======== The input

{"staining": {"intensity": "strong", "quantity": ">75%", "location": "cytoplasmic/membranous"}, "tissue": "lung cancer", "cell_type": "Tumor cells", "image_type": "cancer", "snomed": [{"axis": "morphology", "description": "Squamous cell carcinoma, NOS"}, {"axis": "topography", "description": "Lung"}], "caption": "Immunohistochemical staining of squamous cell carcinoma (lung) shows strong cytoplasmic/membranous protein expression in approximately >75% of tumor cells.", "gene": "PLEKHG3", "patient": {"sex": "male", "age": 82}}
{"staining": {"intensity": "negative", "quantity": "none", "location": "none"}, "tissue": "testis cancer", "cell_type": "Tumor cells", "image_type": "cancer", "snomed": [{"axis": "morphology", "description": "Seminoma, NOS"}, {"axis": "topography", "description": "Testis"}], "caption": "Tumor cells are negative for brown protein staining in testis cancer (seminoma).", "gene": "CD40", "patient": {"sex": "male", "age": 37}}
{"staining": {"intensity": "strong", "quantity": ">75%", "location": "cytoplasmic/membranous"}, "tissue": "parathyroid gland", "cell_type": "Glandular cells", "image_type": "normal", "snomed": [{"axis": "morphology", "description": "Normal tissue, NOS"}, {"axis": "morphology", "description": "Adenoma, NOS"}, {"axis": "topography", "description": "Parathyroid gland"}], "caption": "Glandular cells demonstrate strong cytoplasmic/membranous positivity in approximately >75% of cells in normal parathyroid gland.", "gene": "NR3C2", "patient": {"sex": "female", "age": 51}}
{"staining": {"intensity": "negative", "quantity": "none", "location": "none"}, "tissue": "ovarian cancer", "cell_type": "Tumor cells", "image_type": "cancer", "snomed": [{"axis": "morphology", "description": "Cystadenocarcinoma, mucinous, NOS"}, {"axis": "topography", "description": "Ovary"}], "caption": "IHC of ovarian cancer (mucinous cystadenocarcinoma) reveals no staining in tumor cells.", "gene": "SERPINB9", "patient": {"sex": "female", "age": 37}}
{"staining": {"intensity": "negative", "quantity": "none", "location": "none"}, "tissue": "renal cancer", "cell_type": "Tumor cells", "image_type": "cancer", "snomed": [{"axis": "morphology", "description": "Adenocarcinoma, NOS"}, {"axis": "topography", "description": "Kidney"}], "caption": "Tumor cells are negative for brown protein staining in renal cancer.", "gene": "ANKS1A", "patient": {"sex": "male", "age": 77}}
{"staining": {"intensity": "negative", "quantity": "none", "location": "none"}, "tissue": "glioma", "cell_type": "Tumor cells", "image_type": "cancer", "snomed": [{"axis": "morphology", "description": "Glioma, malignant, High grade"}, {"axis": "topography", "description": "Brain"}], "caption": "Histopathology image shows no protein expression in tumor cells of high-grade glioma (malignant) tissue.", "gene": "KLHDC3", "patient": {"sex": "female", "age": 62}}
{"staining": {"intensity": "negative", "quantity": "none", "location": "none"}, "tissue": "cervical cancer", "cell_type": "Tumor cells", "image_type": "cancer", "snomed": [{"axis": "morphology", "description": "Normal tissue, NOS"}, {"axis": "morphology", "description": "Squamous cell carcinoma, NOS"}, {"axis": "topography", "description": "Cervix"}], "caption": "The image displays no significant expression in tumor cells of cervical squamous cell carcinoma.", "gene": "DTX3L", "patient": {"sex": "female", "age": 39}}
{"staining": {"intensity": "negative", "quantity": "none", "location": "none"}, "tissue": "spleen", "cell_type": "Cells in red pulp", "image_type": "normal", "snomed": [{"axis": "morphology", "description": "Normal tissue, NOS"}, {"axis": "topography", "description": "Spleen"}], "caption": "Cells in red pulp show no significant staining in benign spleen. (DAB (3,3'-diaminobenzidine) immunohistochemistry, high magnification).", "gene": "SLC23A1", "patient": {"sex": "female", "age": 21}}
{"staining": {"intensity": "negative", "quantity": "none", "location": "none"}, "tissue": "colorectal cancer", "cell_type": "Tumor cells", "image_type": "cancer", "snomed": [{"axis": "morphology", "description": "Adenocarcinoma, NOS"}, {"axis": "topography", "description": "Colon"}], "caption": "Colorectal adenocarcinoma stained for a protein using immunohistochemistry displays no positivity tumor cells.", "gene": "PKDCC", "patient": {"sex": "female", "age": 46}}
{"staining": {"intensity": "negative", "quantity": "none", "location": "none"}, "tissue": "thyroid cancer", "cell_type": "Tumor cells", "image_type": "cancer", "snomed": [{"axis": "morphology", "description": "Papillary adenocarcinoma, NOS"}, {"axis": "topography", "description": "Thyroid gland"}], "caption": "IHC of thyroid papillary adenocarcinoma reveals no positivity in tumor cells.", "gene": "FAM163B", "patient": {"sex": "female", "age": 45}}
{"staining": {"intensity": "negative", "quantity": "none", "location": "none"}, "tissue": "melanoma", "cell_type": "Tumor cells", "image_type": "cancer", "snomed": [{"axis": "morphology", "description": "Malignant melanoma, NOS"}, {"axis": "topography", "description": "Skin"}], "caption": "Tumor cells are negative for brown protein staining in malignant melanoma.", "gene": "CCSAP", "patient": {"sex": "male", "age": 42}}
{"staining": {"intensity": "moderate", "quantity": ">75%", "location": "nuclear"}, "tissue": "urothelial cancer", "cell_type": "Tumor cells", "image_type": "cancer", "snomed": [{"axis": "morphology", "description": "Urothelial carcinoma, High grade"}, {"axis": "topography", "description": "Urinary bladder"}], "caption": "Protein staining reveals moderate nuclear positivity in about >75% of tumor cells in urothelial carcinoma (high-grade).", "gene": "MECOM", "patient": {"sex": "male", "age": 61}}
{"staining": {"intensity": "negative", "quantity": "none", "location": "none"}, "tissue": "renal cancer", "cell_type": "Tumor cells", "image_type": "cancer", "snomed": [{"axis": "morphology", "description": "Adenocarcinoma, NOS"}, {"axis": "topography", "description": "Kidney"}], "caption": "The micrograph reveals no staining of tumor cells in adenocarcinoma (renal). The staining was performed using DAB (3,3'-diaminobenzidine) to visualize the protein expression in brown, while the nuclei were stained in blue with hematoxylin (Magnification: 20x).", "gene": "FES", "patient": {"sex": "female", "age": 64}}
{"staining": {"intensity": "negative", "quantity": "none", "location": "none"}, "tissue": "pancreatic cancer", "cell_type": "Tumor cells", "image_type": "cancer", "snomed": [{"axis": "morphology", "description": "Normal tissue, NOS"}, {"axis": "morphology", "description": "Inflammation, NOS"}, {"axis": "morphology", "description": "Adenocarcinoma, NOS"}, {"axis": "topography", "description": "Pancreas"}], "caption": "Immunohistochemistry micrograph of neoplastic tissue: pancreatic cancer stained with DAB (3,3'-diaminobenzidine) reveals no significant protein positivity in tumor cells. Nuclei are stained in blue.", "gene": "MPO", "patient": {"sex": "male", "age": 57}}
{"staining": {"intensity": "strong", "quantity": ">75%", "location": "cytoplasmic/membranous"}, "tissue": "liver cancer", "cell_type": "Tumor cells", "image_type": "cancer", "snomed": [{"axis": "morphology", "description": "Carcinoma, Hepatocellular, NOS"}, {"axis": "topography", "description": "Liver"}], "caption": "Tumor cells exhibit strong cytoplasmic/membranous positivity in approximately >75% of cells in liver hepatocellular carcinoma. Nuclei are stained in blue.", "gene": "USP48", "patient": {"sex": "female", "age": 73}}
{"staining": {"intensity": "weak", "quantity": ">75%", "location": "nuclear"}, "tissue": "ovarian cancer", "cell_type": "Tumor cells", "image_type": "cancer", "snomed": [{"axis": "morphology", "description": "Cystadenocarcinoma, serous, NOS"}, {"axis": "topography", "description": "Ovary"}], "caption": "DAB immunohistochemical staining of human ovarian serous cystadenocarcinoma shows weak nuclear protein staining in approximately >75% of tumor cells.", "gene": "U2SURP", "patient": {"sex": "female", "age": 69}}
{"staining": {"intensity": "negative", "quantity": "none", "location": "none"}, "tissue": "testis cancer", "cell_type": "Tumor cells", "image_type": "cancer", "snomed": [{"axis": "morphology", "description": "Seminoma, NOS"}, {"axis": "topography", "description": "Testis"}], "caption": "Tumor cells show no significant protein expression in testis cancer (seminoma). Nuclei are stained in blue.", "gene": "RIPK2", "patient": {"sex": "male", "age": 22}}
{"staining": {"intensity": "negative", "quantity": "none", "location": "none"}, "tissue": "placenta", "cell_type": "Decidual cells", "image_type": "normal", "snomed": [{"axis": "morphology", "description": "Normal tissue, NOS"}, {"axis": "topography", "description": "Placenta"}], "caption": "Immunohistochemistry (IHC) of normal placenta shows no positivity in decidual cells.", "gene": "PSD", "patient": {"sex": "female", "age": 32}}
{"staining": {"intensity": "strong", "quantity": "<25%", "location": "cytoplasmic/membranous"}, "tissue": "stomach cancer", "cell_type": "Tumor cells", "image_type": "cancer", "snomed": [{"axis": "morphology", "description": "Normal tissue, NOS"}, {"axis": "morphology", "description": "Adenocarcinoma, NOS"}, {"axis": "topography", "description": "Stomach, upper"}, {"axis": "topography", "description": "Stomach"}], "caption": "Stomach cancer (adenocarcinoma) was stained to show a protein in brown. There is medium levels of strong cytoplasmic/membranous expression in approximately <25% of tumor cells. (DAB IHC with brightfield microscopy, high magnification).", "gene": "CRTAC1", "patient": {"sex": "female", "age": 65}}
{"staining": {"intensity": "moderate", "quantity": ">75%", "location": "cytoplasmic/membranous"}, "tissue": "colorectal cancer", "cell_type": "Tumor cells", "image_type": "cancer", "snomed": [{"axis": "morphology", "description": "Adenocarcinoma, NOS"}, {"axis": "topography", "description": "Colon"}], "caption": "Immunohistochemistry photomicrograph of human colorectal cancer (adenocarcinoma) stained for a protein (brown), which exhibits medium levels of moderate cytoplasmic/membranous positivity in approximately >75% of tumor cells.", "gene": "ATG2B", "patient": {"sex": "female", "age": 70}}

================

> **Task statement**: Scan the material above for the string "testis" and report each line where you find it.

> **Answer space**:
{"staining": {"intensity": "negative", "quantity": "none", "location": "none"}, "tissue": "testis cancer", "cell_type": "Tumor cells", "image_type": "cancer", "snomed": [{"axis": "morphology", "description": "Seminoma, NOS"}, {"axis": "topography", "description": "Testis"}], "caption": "Tumor cells are negative for brown protein staining in testis cancer (seminoma).", "gene": "CD40", "patient": {"sex": "male", "age": 37}}
{"staining": {"intensity": "negative", "quantity": "none", "location": "none"}, "tissue": "testis cancer", "cell_type": "Tumor cells", "image_type": "cancer", "snomed": [{"axis": "morphology", "description": "Seminoma, NOS"}, {"axis": "topography", "description": "Testis"}], "caption": "Tumor cells show no significant protein expression in testis cancer (seminoma). Nuclei are stained in blue.", "gene": "RIPK2", "patient": {"sex": "male", "age": 22}}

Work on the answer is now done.